***** PAGE *****

ASA Getting Started
Designing and Building Your Database
Tutorial: Design and build a simple database
In this lesson, you learn more about choosing data types and other attributes for the columns of your tables.
Each column has a data type associated with it. The data type defines the type of information the column holds. Choose a data type for the column that is appropriate for the data in the column. For example, identifier columns commonly have an integer data type, while columns holding names or addresses must have character data types.
Data types are organized into the following categories:
Numeric data types There are several numeric data types. Some are exact (not affected by round-off errors during operations) and some are approximate.
The data type of the column affects the maximum size of the column. For example, if you specify SMALLINT, a column can contain a maximum value of 32,767. If you specify INTEGER, the maximum value is 2,147,483,647.
For a complete list, see Numeric data types.
Character data types These are used to hold strings of text, such as names, addresses, and so on. These data types have a length indicating the maximum length of string that can be stored in them.
For a list, see Character data types.
Binary data types These can be useful to hold information that may be meaningful to an application, but is encoded in a binary format.
For a list, see Binary data types.
Date/time data types These hold times of the day, as well as dates.
For a list, see Date and time data types.
Long data types These are sometimes called blobs (binary large objects). They can be used to hold long strings of text (called memo fields in some databases), images, or other binary information.
For more information, see LONG BINARY data type [BINARY], and LONG VARCHAR data type [Character].
In addition, Adaptive Server Anywhere supports user-defined data types and special Java data types. These are not discussed in this introductory book.
If every row must contain a value for this column, you should define the column as being NOT NULL. Otherwise, the column is allowed to contain NULL, which represents a missing value. The default is to allow NULL, but you should explicitly declare columns NOT NULL unless there is a good reason to allow NULL.

***** SUPPLIED RECORDS *****

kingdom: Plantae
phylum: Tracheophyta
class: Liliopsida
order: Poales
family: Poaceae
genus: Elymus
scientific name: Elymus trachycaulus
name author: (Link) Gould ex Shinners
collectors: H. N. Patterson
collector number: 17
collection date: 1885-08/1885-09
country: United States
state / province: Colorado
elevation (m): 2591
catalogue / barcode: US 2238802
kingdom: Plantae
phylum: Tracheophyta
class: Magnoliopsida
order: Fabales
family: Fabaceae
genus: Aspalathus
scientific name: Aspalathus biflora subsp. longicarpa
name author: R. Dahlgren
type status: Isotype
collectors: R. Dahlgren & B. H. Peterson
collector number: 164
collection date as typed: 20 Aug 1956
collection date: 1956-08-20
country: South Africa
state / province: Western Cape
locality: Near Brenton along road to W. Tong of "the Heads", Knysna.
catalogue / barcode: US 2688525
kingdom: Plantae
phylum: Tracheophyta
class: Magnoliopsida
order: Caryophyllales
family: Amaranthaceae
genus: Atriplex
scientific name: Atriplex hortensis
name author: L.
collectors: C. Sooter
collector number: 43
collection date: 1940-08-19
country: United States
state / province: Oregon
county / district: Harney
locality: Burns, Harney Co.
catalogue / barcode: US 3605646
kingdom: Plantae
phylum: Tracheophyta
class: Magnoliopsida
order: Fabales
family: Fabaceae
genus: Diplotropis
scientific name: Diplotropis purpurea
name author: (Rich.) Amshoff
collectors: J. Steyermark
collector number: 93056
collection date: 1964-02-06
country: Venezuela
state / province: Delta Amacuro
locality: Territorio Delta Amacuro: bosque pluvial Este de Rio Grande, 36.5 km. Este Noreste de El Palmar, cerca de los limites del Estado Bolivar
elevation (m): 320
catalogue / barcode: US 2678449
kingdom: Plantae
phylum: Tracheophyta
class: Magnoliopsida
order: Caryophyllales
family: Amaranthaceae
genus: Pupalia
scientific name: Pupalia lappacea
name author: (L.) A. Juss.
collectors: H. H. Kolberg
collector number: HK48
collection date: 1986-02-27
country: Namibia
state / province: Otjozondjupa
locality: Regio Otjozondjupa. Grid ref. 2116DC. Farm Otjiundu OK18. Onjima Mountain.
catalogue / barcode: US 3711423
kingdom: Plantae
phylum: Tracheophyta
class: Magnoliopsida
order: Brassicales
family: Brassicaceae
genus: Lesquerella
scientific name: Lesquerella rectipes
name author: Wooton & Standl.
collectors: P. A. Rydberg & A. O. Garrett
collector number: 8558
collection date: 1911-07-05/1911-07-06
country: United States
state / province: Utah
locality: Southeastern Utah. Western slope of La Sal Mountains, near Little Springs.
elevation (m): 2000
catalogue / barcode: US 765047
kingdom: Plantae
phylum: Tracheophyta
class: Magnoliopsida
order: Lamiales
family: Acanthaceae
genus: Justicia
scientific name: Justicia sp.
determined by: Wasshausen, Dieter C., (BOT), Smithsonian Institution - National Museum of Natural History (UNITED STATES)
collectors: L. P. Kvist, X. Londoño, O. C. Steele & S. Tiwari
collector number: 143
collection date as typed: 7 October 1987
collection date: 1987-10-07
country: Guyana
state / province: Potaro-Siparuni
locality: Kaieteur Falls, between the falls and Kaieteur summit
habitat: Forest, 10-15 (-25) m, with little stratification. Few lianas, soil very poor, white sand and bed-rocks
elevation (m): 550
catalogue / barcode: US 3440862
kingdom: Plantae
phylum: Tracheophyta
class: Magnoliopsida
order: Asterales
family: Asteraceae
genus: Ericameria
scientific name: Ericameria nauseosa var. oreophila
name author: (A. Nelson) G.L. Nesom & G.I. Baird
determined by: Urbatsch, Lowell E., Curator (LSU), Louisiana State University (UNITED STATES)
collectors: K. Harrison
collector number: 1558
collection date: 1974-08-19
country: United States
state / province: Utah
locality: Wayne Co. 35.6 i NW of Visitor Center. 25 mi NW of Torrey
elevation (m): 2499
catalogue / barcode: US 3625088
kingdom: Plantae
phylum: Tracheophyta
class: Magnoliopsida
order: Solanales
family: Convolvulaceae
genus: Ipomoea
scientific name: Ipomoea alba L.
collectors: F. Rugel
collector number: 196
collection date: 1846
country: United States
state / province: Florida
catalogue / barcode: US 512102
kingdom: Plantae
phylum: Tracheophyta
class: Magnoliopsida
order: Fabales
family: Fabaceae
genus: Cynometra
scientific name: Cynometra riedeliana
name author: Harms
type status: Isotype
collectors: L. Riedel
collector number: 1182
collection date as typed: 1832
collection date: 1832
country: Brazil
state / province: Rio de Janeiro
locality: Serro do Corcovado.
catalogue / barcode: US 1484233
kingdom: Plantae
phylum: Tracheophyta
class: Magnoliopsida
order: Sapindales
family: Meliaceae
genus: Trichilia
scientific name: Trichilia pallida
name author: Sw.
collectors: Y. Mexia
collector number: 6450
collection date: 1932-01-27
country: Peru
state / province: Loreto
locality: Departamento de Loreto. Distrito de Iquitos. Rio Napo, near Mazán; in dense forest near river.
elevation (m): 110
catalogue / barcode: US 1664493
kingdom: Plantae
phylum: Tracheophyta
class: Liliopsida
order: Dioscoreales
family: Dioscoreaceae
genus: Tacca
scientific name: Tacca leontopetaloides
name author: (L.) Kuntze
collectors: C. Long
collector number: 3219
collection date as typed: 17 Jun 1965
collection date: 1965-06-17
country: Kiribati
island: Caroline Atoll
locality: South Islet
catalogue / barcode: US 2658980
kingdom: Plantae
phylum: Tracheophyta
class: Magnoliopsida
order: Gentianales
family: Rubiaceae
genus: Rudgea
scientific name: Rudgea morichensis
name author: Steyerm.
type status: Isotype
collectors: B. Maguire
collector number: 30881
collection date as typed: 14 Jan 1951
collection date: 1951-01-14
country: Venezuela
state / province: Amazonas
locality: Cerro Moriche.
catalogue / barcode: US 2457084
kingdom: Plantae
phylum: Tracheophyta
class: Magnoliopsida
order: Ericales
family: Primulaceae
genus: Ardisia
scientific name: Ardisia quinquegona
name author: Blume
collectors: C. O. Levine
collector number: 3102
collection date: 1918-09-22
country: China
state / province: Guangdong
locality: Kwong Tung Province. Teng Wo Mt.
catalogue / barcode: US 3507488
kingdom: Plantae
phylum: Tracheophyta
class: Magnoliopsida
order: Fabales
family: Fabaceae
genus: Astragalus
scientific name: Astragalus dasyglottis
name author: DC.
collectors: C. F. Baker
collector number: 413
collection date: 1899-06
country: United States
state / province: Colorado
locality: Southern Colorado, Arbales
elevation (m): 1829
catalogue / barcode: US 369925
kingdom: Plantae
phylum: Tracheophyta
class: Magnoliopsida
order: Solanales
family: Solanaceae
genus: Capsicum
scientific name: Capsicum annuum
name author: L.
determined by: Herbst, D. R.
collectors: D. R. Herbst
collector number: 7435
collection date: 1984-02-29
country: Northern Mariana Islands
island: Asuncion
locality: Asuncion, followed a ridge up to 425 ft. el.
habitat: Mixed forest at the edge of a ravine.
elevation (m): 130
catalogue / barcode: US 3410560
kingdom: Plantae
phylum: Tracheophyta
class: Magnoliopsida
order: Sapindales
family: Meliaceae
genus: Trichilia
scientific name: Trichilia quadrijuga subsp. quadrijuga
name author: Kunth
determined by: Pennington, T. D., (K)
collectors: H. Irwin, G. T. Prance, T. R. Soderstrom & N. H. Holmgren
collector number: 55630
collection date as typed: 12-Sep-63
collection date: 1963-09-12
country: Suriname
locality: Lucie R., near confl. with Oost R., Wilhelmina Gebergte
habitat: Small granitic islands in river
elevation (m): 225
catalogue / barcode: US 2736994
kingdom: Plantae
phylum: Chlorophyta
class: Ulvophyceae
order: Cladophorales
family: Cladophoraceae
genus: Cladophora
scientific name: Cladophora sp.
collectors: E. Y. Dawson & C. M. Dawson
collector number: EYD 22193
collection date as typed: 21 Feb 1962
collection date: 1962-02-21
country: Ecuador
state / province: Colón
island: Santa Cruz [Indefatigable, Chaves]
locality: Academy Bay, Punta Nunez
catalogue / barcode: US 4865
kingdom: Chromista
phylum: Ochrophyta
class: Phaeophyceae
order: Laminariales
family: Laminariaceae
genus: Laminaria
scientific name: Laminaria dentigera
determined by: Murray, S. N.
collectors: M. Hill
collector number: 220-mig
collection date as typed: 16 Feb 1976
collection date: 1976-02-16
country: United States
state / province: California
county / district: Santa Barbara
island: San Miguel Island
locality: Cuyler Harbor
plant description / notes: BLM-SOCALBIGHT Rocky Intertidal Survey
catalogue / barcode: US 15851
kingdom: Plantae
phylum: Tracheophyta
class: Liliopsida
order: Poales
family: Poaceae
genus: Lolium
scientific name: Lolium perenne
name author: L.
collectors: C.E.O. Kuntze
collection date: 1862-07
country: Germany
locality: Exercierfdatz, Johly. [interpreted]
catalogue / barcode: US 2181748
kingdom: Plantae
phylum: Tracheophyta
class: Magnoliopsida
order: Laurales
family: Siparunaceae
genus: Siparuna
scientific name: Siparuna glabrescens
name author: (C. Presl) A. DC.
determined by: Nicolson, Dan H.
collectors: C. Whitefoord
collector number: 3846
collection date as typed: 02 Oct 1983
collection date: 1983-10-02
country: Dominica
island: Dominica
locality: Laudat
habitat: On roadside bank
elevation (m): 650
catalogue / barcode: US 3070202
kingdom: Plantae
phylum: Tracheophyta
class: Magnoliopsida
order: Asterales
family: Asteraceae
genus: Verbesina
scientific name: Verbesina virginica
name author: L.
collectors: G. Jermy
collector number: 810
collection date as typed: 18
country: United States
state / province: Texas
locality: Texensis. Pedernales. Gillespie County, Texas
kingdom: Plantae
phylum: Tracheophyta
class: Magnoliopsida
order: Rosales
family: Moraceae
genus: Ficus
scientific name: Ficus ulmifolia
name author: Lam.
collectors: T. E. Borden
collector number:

*****

§ **TASK DETAILS**: Write out the entire data types lesson word for word, from its first line to its last. The listing has no connection to the data types lesson.

§ **REPLY TO THE EXERCISE**:
ASA Getting Started
Designing and Building Your Database
Tutorial: Design and build a simple database
In this lesson, you learn more about choosing data types and other attributes for the columns of your tables.
Each column has a data type associated with it. The data type defines the type of information the column holds. Choose a data type for the column that is appropriate for the data in the column. For example, identifier columns commonly have an integer data type, while columns holding names or addresses must have character data types.
Data types are organized into the following categories:
Numeric data types There are several numeric data types. Some are exact (not affected by round-off errors during operations) and some are approximate.
The data type of the column affects the maximum size of the column. For example, if you specify SMALLINT, a column can contain a maximum value of 32,767. If you specify INTEGER, the maximum value is 2,147,483,647.
For a complete list, see Numeric data types.
Character data types These are used to hold strings of text, such as names, addresses, and so on. These data types have a length indicating the maximum length of string that can be stored in them.
For a list, see Character data types.
Binary data types These can be useful to hold information that may be meaningful to an application, but is encoded in a binary format.
For a list, see Binary data types.
Date/time data types These hold times of the day, as well as dates.
For a list, see Date and time data types.
Long data types These are sometimes called blobs (binary large objects). They can be used to hold long strings of text (called memo fields in some databases), images, or other binary information.
For more information, see LONG BINARY data type [BINARY], and LONG VARCHAR data type [Character].
In addition, Adaptive Server Anywhere supports user-defined data types and special Java data types. These are not discussed in this introductory book.
If every row must contain a value for this column, you should define the column as being NOT NULL. Otherwise, the column is allowed to contain NULL, which represents a missing value. The default is to allow NULL, but you should explicitly declare columns NOT NULL unless there is a good reason to allow NULL.